9/10
Honneur aux cheminots.
27 October 2023
Although there have been more nuanced, psychologically penetrating filmic depictions of French resistance under Nazi occupation, none has matched the sheer immediacy of René Clément's feature film debut. It represents a natural progression from his pre-war documentaries and indeed the early part is filmed in a documentary style with no clear delineation of character but changes tack dramatically when news comes through of the Allied landings and the Maquis plan greater acts of sabotage to prevent the Germans from moving armoured trains to Normandy.

Based upon real events and featuring many of the courageous participants in the Battle of the Rails of 1944, Clément uses cinéma vérité techniques and Russian-style montage to build momentum and suspense, culminating in the unforgettable derailment of the train convey which is shot from three different angles. Suffice to say the film's most powerful scene is the execution by firing squad of six randomly chosen railway workers. This is a superlative combination of image and sound as their deaths are accompanied by trains whistling in defiance. The post-sync dubbing of the mainly non-professional cast is pretty good and this viewer at any rate is intrigued as to who supplied the German voices.
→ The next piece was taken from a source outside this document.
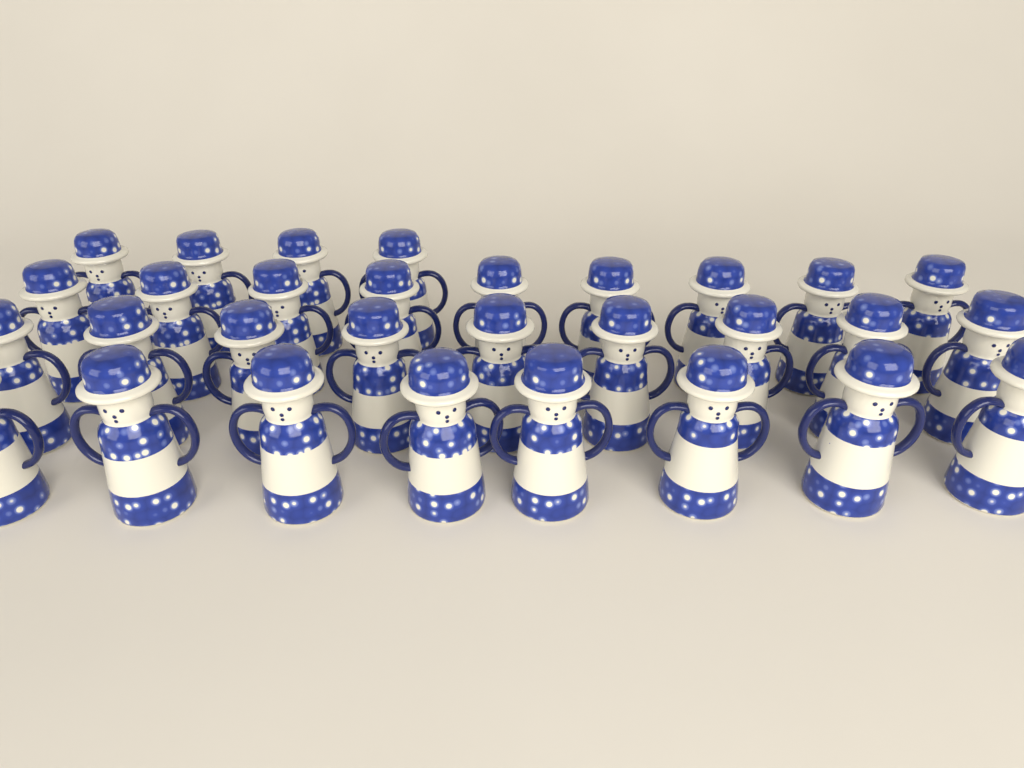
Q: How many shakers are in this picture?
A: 30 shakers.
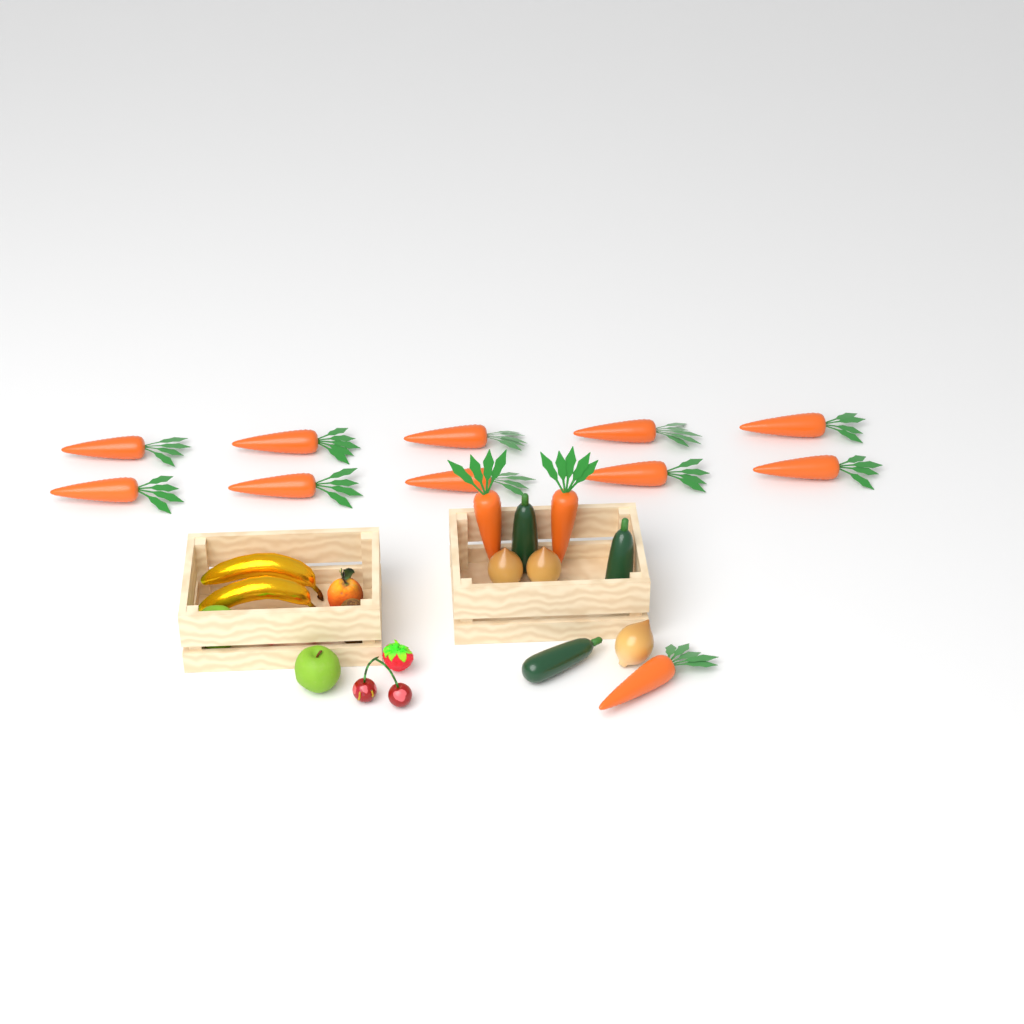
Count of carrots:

Clément has also been sure to use the strongest, most characterful faces for the close-ups.

It seems that the French suffered from collective amnesia following the liberation and Clément made a brave call for his film might have come too soon and been too close to home but its triumphalism ensured its great critical and commercial success whilst arguably paving the way for Alexander Esway's hugely popular 'Le Bataillon du Ciel' the following year. One cannot help but wonder whether John Frankenheimer was aware of this film when making 'The Train' twenty years on.

As well as being a moving testament to the kind of bravery of which very few are capable it marks, on a purely filmic level, the emergence of a special directorial talent that was to go from strength to strength.